Feature Impact deep dive

Feature Impact is an on-demand feature, meaning that you must initiate a calculation for each model to see the results. The exception is that, as part of the model recommendation process, permutation-based results are calculated for the "recommended for deployment" model. It is calculated using training data, sorted from most to least important by default, and the accuracy of the most important model is always normalized to 1.

Method calculations

This section contains technical details on computation for each of the two available methodologies:

  • Permutation-based Feature Impact
  • SHAP-based Feature Impact

Permutation-based Feature Impact

Permutation-based Feature Impact measures a drop in model accuracy when feature values are shuffled. To compute values, DataRobot:

  1. Makes predictions on a sample of training records—2500 rows by default, maximum 100,000 rows.
  2. Alters the training data (shuffles values in a column).
  3. Makes predictions on the new (shuffled) training data and computes a drop in accuracy that resulted from shuffling.
  4. Computes the average drop.
  5. Repeats steps 2-4 for each feature.
  6. Normalizes the results (i.e., the top feature has an impact of 100%).

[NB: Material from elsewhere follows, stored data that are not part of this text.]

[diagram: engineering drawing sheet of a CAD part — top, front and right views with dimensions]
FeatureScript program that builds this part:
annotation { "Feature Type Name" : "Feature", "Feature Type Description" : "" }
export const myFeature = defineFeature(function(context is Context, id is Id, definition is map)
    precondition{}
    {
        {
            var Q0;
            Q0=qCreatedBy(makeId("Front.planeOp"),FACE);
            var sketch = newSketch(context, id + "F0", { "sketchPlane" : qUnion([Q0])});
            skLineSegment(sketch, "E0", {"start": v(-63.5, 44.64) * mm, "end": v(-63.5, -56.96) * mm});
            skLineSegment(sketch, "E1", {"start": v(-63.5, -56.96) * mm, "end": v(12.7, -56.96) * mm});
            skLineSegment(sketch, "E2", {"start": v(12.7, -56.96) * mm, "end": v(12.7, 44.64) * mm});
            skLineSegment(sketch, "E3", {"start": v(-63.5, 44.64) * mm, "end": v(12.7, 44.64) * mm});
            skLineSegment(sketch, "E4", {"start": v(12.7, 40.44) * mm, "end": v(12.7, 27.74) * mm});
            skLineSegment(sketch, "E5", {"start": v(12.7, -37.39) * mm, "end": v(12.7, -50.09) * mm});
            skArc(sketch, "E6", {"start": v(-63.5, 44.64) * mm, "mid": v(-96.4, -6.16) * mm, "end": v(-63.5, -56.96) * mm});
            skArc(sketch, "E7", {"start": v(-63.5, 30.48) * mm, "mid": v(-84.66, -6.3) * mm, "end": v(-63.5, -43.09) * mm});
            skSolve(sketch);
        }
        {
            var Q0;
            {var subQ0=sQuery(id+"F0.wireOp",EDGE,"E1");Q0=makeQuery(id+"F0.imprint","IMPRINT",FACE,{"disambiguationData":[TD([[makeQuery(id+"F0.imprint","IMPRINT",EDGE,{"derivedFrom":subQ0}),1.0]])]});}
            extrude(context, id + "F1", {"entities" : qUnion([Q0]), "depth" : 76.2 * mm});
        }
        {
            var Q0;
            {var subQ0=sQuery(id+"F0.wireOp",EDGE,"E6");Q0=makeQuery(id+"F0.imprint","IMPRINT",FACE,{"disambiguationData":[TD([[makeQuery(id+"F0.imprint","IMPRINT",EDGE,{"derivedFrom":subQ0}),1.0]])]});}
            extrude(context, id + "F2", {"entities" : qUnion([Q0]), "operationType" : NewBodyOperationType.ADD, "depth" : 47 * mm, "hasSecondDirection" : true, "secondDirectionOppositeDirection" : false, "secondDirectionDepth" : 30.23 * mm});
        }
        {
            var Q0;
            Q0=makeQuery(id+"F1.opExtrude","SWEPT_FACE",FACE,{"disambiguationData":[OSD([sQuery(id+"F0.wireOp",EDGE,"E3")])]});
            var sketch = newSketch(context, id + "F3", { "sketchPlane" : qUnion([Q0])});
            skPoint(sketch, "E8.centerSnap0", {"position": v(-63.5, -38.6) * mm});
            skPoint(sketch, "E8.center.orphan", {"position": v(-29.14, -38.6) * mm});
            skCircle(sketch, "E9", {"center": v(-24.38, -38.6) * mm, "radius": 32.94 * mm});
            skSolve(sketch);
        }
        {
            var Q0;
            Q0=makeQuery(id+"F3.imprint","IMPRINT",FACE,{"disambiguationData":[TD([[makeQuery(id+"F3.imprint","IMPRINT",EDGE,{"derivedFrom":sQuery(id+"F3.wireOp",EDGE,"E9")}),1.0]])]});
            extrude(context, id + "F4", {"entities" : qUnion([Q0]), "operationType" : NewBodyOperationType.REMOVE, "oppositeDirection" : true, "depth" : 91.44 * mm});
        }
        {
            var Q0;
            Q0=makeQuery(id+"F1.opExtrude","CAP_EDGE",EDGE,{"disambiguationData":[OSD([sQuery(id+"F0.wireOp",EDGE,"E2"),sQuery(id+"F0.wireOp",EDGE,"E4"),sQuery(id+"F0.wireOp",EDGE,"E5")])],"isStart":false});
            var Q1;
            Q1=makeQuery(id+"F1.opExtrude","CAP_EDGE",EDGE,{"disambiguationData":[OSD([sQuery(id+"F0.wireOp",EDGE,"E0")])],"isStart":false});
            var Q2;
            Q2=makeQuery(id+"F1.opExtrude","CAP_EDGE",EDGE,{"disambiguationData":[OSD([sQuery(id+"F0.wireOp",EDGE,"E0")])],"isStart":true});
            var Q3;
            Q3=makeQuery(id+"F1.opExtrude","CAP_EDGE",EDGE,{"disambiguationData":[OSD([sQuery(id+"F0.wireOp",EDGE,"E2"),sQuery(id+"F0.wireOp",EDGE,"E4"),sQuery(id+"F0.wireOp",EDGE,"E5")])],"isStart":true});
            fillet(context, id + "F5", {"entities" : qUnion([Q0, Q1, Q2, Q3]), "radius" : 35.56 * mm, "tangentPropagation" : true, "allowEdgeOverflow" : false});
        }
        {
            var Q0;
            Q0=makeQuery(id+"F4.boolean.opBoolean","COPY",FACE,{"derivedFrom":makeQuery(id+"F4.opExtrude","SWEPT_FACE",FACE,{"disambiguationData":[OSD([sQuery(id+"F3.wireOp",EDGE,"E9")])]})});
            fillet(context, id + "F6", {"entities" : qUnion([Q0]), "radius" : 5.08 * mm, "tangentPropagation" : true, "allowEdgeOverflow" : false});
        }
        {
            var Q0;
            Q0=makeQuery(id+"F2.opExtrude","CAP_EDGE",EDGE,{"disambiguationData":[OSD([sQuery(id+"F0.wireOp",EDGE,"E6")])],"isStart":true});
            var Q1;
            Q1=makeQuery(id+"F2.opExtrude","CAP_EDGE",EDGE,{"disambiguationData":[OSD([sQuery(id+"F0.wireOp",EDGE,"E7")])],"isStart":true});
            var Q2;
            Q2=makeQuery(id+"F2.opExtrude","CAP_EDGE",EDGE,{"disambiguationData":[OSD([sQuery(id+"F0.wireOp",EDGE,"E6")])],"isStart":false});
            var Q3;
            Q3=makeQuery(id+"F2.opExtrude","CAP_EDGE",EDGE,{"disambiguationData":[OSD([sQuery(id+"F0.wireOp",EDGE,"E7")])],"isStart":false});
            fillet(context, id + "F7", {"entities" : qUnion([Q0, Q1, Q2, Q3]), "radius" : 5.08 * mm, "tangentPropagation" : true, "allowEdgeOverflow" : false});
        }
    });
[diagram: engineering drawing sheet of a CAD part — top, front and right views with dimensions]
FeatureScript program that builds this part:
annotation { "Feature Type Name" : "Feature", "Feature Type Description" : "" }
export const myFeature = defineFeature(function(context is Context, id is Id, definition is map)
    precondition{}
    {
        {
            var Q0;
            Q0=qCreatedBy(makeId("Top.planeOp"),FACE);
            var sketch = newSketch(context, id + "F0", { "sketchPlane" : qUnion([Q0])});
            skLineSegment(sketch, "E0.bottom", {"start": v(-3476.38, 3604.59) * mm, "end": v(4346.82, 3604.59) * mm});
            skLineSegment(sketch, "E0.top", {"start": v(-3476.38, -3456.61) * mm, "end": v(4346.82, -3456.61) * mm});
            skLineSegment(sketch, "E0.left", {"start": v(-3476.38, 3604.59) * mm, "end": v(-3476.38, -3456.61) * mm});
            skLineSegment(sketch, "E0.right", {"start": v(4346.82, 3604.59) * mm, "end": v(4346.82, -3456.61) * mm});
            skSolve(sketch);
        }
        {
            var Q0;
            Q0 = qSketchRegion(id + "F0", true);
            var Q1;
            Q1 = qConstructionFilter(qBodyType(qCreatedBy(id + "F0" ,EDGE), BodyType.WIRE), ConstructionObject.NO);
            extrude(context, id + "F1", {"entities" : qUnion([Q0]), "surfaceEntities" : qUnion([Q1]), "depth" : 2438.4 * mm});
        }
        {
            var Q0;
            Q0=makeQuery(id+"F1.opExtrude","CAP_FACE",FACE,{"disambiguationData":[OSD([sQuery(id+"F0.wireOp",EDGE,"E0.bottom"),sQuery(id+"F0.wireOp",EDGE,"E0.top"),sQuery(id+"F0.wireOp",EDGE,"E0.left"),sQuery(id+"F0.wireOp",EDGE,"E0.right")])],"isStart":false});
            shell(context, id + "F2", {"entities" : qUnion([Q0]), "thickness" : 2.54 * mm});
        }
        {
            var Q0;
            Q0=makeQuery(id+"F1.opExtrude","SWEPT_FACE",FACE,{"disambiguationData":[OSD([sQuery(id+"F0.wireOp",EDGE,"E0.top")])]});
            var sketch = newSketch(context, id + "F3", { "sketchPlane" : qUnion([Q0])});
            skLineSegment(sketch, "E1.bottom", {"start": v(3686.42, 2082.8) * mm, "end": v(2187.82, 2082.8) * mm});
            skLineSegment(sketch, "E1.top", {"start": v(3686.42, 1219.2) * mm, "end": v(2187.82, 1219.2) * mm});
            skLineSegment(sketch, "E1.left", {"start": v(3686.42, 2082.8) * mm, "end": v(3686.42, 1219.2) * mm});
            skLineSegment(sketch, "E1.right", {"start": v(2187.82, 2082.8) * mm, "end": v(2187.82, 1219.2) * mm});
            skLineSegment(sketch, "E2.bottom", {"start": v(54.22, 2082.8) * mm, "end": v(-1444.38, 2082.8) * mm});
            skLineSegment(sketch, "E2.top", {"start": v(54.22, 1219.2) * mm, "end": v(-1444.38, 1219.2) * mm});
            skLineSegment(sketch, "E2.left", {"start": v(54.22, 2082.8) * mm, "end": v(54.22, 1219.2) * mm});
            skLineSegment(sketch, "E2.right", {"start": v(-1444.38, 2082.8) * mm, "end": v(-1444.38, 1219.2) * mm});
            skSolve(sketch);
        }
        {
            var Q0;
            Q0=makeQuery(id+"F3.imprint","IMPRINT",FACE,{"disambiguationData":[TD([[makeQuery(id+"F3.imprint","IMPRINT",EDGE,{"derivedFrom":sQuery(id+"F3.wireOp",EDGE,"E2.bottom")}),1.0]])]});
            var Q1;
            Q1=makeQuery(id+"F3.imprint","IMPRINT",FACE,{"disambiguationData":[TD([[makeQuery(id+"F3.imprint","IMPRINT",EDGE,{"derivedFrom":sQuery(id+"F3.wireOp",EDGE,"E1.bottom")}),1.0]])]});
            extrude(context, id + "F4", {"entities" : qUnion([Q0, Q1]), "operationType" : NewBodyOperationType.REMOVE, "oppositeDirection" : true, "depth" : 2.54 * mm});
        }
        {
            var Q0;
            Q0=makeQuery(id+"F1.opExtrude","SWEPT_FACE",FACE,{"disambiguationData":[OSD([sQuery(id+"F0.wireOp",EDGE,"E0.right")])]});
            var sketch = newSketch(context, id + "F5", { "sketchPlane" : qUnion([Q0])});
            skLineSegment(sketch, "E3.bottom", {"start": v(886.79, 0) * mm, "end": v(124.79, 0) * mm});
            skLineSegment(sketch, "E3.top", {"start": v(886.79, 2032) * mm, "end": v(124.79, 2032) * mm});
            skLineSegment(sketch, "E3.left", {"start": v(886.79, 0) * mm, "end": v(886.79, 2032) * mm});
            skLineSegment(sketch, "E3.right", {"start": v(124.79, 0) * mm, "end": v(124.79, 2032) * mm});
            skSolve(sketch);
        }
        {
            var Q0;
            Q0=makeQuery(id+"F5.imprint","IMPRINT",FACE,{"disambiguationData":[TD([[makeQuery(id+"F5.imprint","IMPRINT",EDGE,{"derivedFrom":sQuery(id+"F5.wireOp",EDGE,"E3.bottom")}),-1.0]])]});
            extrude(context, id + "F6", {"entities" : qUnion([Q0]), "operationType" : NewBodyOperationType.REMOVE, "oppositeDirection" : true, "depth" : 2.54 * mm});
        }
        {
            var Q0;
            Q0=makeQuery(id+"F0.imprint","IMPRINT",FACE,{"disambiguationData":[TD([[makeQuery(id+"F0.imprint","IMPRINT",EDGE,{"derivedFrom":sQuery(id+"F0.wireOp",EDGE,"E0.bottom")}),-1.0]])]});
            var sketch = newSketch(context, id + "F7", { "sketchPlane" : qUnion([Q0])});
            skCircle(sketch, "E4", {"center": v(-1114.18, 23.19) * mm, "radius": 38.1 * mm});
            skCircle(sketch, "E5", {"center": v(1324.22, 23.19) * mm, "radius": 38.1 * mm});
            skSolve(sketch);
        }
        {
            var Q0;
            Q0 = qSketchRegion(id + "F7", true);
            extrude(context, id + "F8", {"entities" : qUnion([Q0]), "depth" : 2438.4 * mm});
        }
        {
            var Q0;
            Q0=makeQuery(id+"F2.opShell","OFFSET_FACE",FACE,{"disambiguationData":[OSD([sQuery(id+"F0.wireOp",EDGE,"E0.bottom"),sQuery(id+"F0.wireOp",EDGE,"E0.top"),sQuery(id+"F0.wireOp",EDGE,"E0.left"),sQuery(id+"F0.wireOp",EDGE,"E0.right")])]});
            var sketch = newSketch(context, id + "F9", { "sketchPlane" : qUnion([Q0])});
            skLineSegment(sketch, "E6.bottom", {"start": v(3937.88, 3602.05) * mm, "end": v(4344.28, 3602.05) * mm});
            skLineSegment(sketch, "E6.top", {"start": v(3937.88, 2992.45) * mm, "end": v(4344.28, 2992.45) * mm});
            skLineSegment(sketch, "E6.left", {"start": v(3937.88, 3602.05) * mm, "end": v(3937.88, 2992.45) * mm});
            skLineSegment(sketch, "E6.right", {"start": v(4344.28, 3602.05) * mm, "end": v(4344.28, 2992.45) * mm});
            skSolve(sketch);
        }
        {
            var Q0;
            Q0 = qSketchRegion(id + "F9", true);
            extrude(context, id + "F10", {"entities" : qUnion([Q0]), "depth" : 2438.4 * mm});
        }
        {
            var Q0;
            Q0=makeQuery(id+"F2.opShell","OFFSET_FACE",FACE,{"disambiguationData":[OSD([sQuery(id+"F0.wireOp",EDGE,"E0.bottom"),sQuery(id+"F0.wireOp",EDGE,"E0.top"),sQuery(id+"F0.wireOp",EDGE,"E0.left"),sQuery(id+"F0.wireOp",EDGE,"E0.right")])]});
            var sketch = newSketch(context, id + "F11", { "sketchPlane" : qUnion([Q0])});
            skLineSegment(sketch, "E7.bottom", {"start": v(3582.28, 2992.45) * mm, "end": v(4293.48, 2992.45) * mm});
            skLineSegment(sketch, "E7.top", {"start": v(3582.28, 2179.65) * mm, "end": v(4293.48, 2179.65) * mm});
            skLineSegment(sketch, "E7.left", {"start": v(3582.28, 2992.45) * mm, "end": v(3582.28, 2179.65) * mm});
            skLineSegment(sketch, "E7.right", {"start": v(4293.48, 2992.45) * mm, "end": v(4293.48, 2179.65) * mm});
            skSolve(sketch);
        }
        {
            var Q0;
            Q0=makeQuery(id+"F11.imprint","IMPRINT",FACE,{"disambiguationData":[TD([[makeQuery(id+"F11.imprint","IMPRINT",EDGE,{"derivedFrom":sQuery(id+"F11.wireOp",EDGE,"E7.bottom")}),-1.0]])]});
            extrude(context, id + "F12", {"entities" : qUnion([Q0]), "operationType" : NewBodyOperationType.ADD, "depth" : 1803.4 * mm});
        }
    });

The sampling process corresponds to one of the following criteria:

  • For balanced data, random sampling is used.
  • For imbalanced binary data, smart downsampling is used; DataRobot attempts to make the distribution for imbalanced binary targets closer to 50/50 and adjusts the sample weights used for scoring.
  • For zero-inflated regression data, smart downsampling is used; DataRobot groups the non-zero elements into the minority class.
  • For imbalanced multiclass data, random sampling is used.

SHAP-based Feature Impact

SHAP-based Feature Impact measures how much, on average, each feature affects training data prediction value. To compute values, DataRobot:

  1. Takes a sample of records from the training data (5000 rows by default, with a maximum of 100,000 rows).
  2. Computes SHAP values for each record in the sample, generating the local importance of each feature in each record.
  3. Computes global importance by taking the average of abs(SHAP values) for each feature in the sample.
  4. Normalizes the results (i.e., the top feature has an impact of 100%).

Feature Impact considerations

Consider the following when evaluating Feature Impact:

  • Feature Impact is calculated using a sample of the model's training data. Because sample size can affect results, you may want to recompute the values on a larger sample size.

  • Occasionally, due to random noise in the data, there may be features that have negative feature impact scores. In extremely unbalanced data, they may be largely negative. Consider removing these features.

  • The choice of project metric can have a significant effect on permutation-based Feature Impact results. Some metrics, such as AUC, are less sensitive to small changes in model output and, therefore, may be less optimal for assessing how changing features affect model accuracy.

  • Under some conditions, Feature Impact results can vary due to the function of the algorithm used for modeling. This could happen, for example, in the case of multicollinearity. In this case, for algorithms using L1 penalty—such as some linear models—the impact will be concentrated on one signal only, while for trees, the impact will be spread uniformly over the correlated signals.